## SOURCE DATA

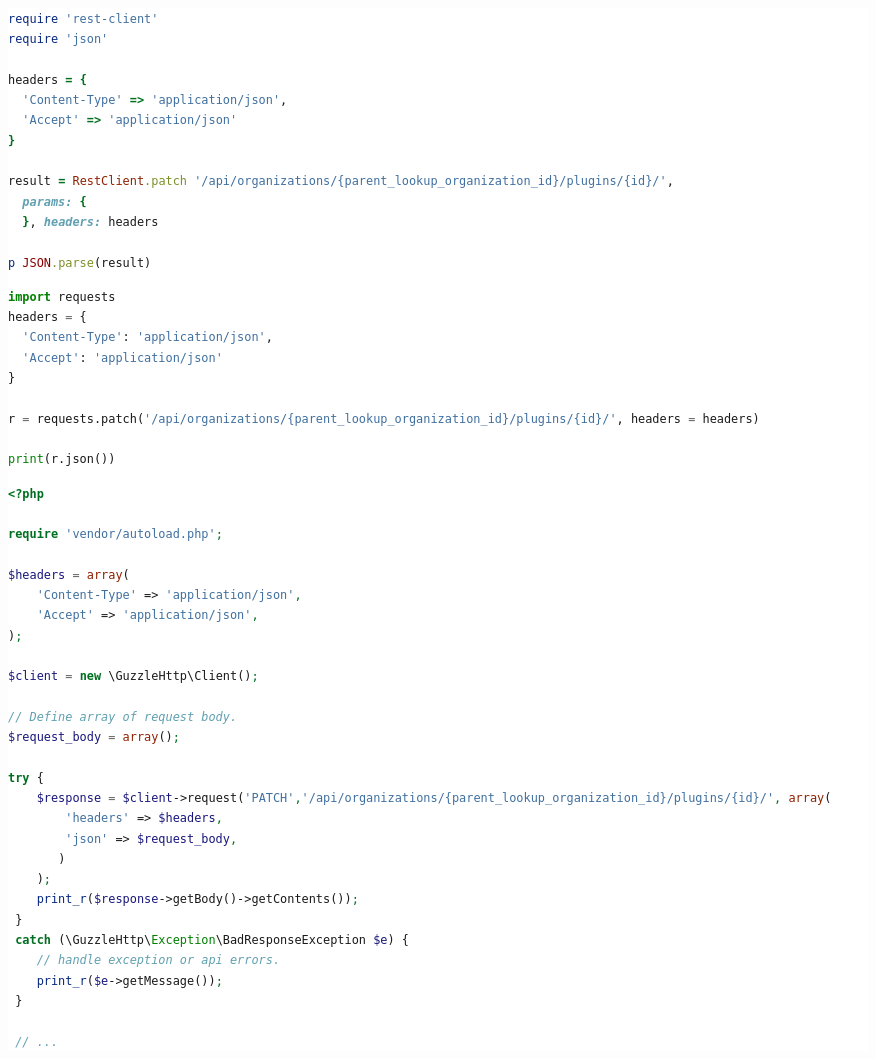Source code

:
 ```ruby
require 'rest-client'
require 'json'

headers = {
  'Content-Type' => 'application/json',
  'Accept' => 'application/json'
}

result = RestClient.patch '/api/organizations/{parent_lookup_organization_id}/plugins/{id}/',
  params: {
  }, headers: headers

p JSON.parse(result)

```

```python
import requests
headers = {
  'Content-Type': 'application/json',
  'Accept': 'application/json'
}

r = requests.patch('/api/organizations/{parent_lookup_organization_id}/plugins/{id}/', headers = headers)

print(r.json())

```

```php
<?php

require 'vendor/autoload.php';

$headers = array(
    'Content-Type' => 'application/json',
    'Accept' => 'application/json',
);

$client = new \GuzzleHttp\Client();

// Define array of request body.
$request_body = array();

try {
    $response = $client->request('PATCH','/api/organizations/{parent_lookup_organization_id}/plugins/{id}/', array(
        'headers' => $headers,
        'json' => $request_body,
       )
    );
    print_r($response->getBody()->getContents());
 }
 catch (\GuzzleHttp\Exception\BadResponseException $e) {
    // handle exception or api errors.
    print_r($e->getMessage());
 }

 // ...

```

## WORK REQUEST
Only the number should be given: the count of lines above that hold the word "Accept".

## WRITTEN SOLUTION
3